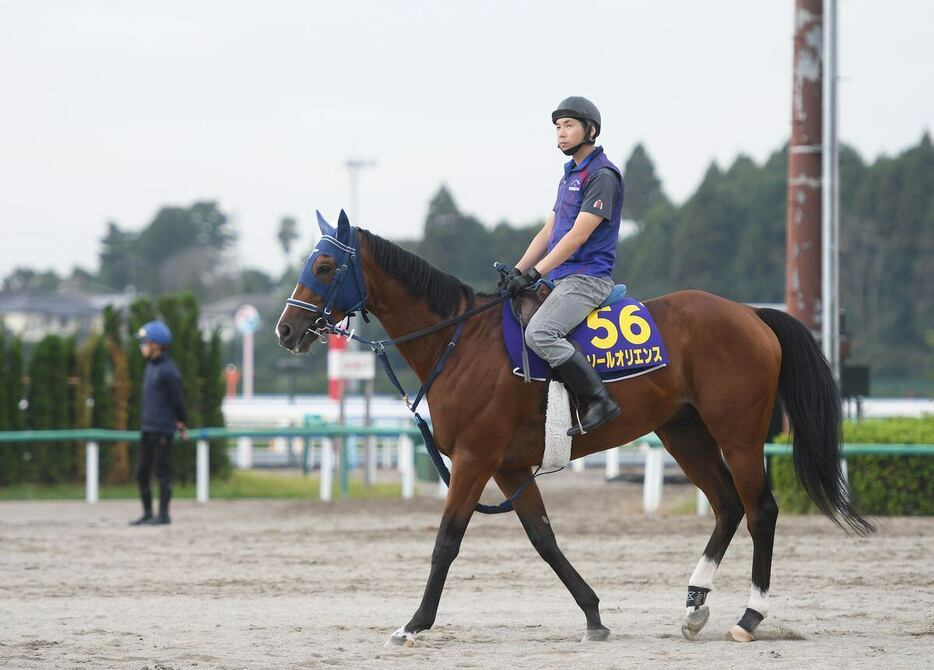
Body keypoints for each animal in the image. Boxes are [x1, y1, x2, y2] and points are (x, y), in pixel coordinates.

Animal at [274, 213, 872, 648]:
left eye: (324, 264)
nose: (286, 328)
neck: (460, 343)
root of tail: (750, 314)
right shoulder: (511, 466)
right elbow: (544, 539)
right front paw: (593, 614)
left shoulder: (474, 459)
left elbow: (447, 541)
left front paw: (415, 622)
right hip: (684, 433)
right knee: (726, 506)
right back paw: (695, 604)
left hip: (740, 434)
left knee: (760, 510)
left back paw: (749, 616)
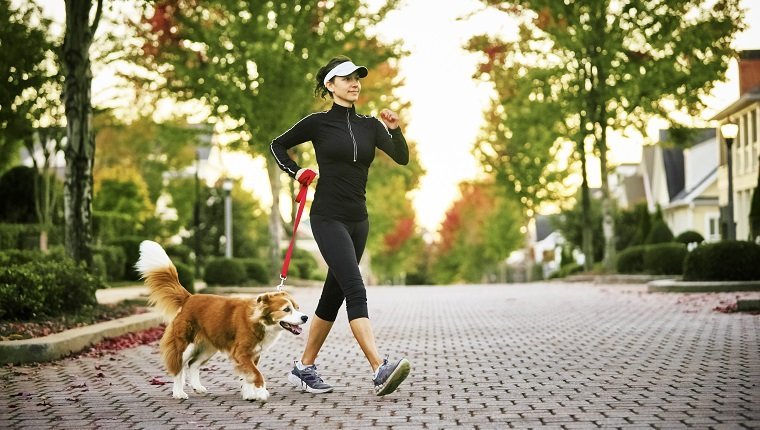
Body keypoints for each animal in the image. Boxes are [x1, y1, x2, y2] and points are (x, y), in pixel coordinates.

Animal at [135, 240, 308, 402]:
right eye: (286, 309)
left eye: (297, 307)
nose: (305, 317)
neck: (260, 321)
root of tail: (189, 298)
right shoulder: (241, 352)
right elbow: (256, 374)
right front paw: (260, 392)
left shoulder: (253, 354)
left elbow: (248, 375)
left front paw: (249, 394)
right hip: (184, 344)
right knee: (179, 367)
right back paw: (178, 393)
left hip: (208, 347)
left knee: (193, 364)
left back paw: (197, 387)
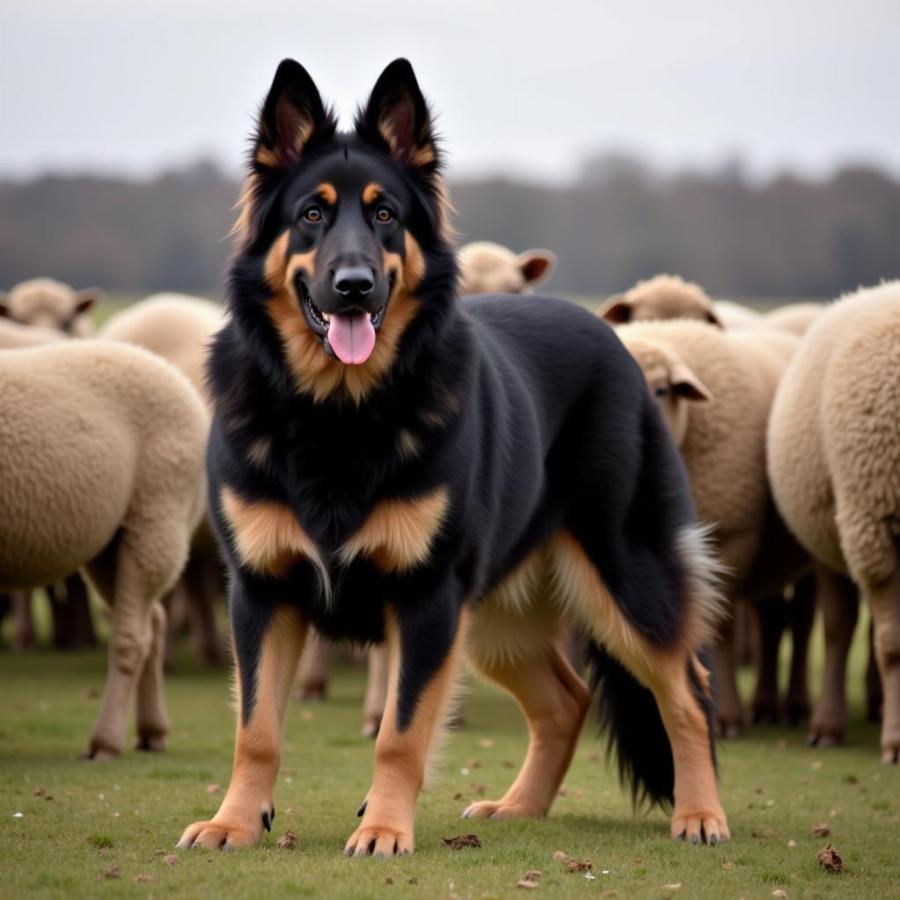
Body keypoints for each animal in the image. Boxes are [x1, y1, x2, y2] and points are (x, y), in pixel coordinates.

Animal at [0, 342, 206, 756]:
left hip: (156, 515)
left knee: (132, 639)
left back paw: (105, 742)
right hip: (111, 544)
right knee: (154, 622)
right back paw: (151, 732)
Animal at [178, 58, 732, 856]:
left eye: (385, 215)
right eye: (311, 215)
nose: (354, 287)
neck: (337, 412)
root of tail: (617, 342)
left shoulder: (427, 600)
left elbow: (400, 734)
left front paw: (382, 828)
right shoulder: (262, 592)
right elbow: (256, 730)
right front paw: (234, 822)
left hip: (626, 578)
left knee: (686, 690)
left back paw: (701, 815)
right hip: (498, 619)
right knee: (567, 701)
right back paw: (519, 808)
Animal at [616, 320, 812, 736]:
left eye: (662, 390)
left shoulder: (732, 539)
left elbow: (717, 627)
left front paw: (724, 718)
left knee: (805, 624)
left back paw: (801, 712)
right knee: (773, 620)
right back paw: (767, 707)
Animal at [768, 280, 900, 760]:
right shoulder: (876, 531)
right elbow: (891, 645)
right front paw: (895, 743)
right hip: (833, 532)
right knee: (839, 630)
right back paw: (827, 725)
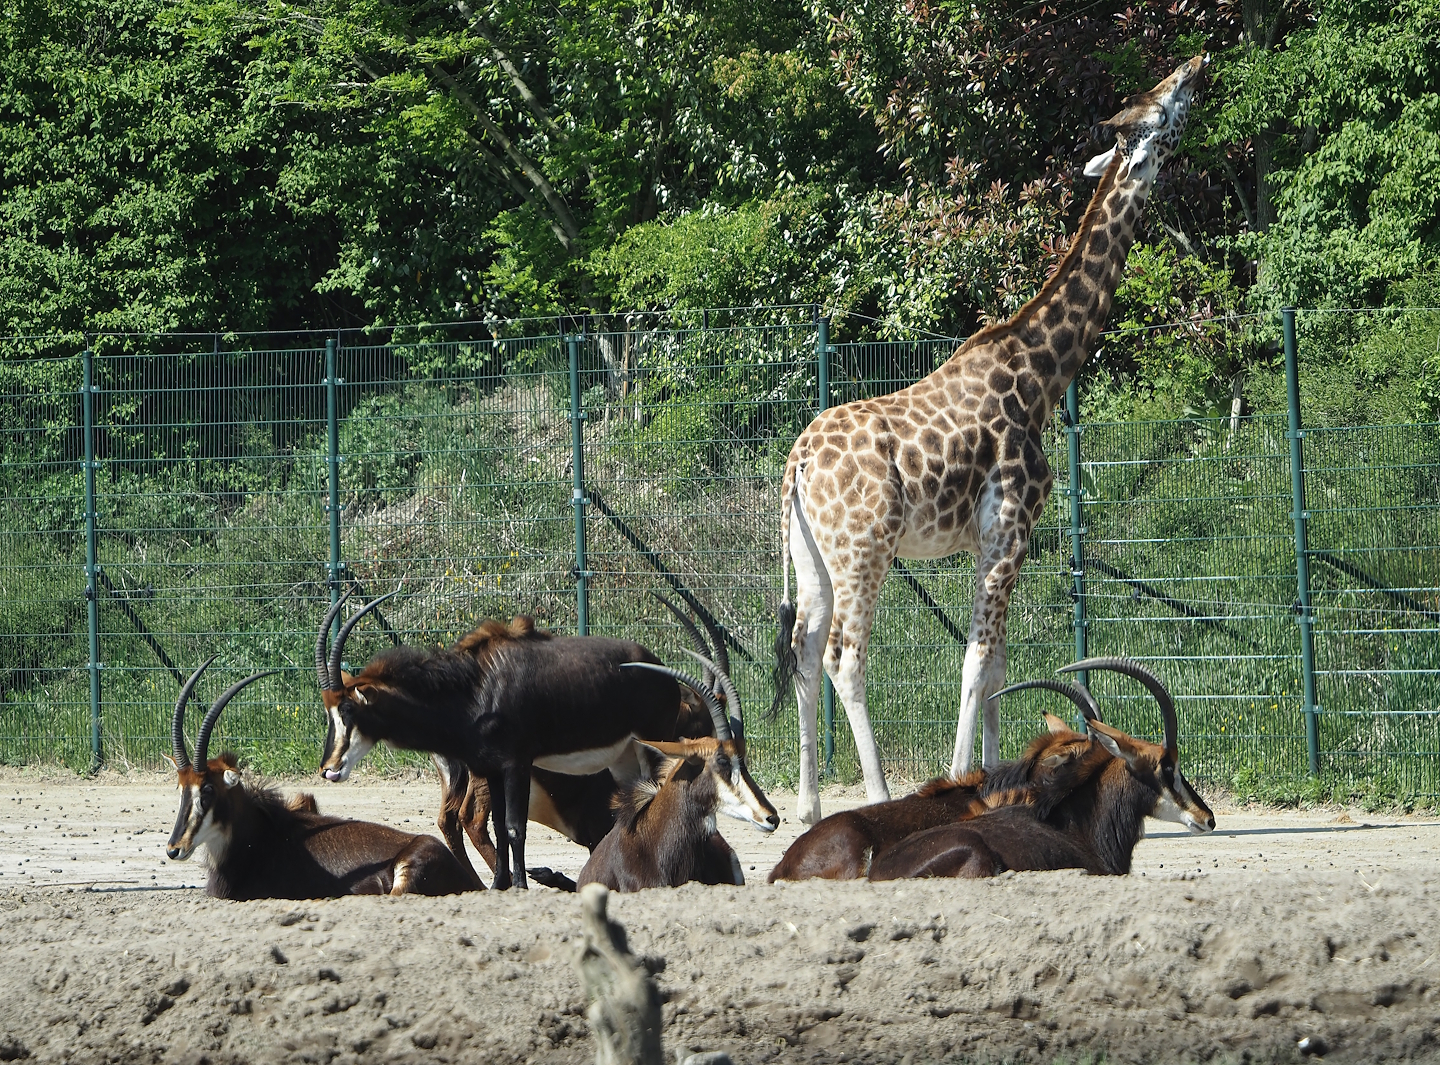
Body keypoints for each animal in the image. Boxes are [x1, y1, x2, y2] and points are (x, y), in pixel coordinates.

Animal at [771, 57, 1207, 824]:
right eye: (1161, 110)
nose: (1196, 66)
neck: (1041, 374)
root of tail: (796, 465)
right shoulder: (1009, 530)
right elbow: (976, 662)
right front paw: (957, 778)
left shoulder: (993, 542)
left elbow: (999, 661)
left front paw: (1004, 779)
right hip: (864, 550)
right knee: (844, 657)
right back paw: (876, 796)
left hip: (814, 556)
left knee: (803, 647)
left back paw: (808, 806)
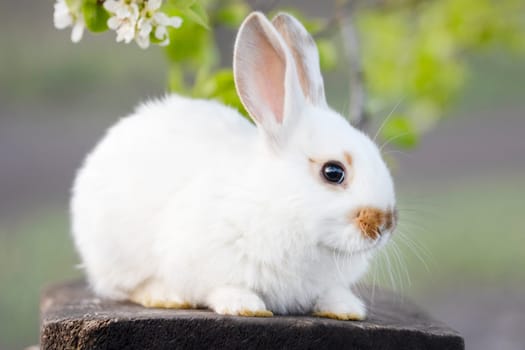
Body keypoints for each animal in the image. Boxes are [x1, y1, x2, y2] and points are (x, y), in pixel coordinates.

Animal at [71, 12, 396, 320]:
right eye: (333, 172)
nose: (384, 224)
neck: (276, 203)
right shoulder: (201, 261)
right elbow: (224, 287)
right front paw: (247, 307)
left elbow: (330, 294)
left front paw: (347, 309)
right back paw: (165, 296)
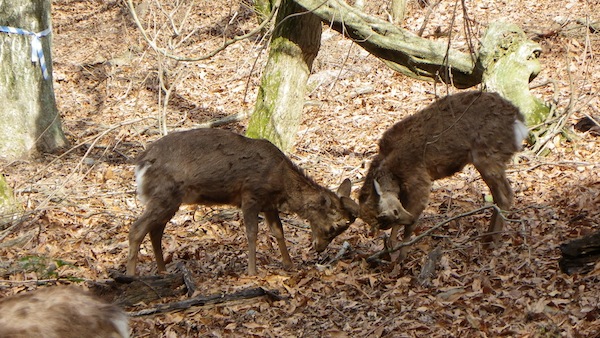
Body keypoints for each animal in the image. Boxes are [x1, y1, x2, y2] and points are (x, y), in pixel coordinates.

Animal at [126, 128, 358, 276]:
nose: (319, 248)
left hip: (170, 199)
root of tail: (140, 163)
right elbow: (252, 233)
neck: (281, 180)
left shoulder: (269, 204)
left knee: (155, 231)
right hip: (165, 193)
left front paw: (289, 264)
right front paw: (252, 271)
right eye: (333, 227)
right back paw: (131, 275)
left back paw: (163, 271)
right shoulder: (250, 195)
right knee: (137, 228)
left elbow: (278, 232)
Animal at [358, 91, 528, 262]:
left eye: (391, 213)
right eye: (378, 223)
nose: (380, 228)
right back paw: (487, 238)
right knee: (498, 197)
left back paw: (492, 241)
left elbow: (409, 225)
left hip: (487, 155)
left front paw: (400, 258)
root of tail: (519, 122)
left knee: (506, 195)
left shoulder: (419, 180)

**YOUR GOAL**
The listing above, line by line: print it exactly, but not its pictures.

**TASK RESPONSE**
Body keypoints for each animal in the image. Boxes are [x1, y1, x2, y2] and points are (x, y), in pixel coordinates.

Animal at [274, 213, 872, 648]:
left eye: (324, 264)
nose: (286, 328)
neck: (460, 343)
root of tail: (750, 314)
right shoulder: (511, 466)
right elbow: (544, 539)
right front paw: (593, 614)
left shoulder: (474, 459)
left elbow: (447, 541)
left front paw: (415, 622)
right hip: (684, 433)
right knee: (726, 506)
right back paw: (695, 604)
left hip: (740, 434)
left knee: (760, 510)
left back paw: (749, 616)
Body keypoints for each animal in the image. Boxes are [x1, y1, x2, y2] and points are (x, y), in pixel coordinates.

Animal at [135, 240, 308, 402]:
right eye: (286, 309)
left eye: (297, 307)
nose: (305, 317)
neck: (260, 321)
root of tail: (189, 298)
right shoulder: (241, 352)
right elbow: (256, 374)
right front paw: (260, 392)
left shoulder: (253, 354)
left elbow: (248, 375)
left front paw: (249, 394)
right hip: (184, 344)
right knee: (179, 367)
right back paw: (178, 393)
left hip: (208, 347)
left knee: (193, 364)
left back paw: (197, 387)
Body keypoints for each animal in the image. Boxes are [x1, y1, x2, y2] and points are (x, y), in pixel coordinates.

Animal at [0, 342, 206, 756]:
left hip: (156, 515)
left knee: (132, 639)
left back paw: (105, 742)
right hip: (111, 544)
right knee: (154, 622)
right back paw: (151, 732)
Animal at [178, 58, 732, 856]:
left eye: (385, 215)
right eye: (311, 215)
nose: (354, 287)
neck: (337, 412)
root of tail: (617, 342)
left shoulder: (427, 600)
left elbow: (400, 734)
left front paw: (382, 828)
right shoulder: (262, 592)
right elbow: (256, 730)
right front paw: (234, 822)
left hip: (626, 578)
left knee: (686, 690)
left back paw: (701, 815)
right hip: (498, 619)
right knee: (567, 701)
right back paw: (519, 808)
Animal at [616, 320, 812, 736]:
left eye: (662, 390)
left shoulder: (732, 539)
left elbow: (717, 627)
left front paw: (724, 718)
left knee: (805, 624)
left back paw: (801, 712)
right knee: (773, 620)
right back paw: (767, 707)
Animal at [768, 280, 900, 760]:
right shoulder: (876, 531)
right elbow: (891, 645)
right front paw: (895, 743)
right hip: (833, 532)
right knee: (839, 630)
right back paw: (827, 725)
Body keypoints for each animal in the image. Boxes are [x1, y1, x2, y2] and points are (x, y), in pixel coordinates.

Animal at [771, 57, 1207, 824]:
right eye: (1161, 110)
nose: (1196, 66)
neck: (1041, 374)
root of tail: (796, 465)
right shoulder: (1009, 530)
right elbow: (976, 662)
right front paw: (957, 778)
left shoulder: (993, 542)
left elbow: (999, 661)
left front paw: (1004, 779)
right hip: (864, 550)
right knee: (844, 657)
right back paw: (876, 796)
left hip: (814, 556)
left knee: (803, 647)
left back paw: (808, 806)
Body keypoints for each animal in the image. Boxes are [x1, y1, x2, y2] and points are (x, y), in pixel coordinates.

Animal at [71, 12, 396, 320]:
right eye: (333, 172)
nose: (384, 224)
neck: (276, 203)
right shoulder: (201, 261)
right elbow: (224, 287)
right front paw: (247, 307)
left elbow: (330, 294)
left front paw: (347, 309)
right back paw: (165, 296)
Body keypoints for each animal in the image. Boxes are [x1, y1, x2, y2] and points are (x, y), in pixel coordinates.

Animal at [126, 128, 358, 276]:
nose: (319, 248)
left hip: (170, 199)
root of tail: (140, 163)
right elbow: (252, 233)
neck: (281, 180)
left shoulder: (269, 204)
left knee: (155, 231)
right hip: (165, 193)
left front paw: (289, 264)
right front paw: (252, 271)
right eye: (333, 227)
right back paw: (131, 275)
left back paw: (163, 271)
right shoulder: (250, 195)
right knee: (137, 228)
left elbow: (278, 232)
Animal at [358, 91, 528, 262]:
left eye: (391, 213)
right eye: (378, 223)
nose: (380, 228)
right back paw: (487, 238)
right knee: (498, 197)
left back paw: (492, 241)
left elbow: (409, 225)
left hip: (487, 155)
left front paw: (400, 258)
root of tail: (519, 122)
left knee: (506, 195)
left shoulder: (419, 180)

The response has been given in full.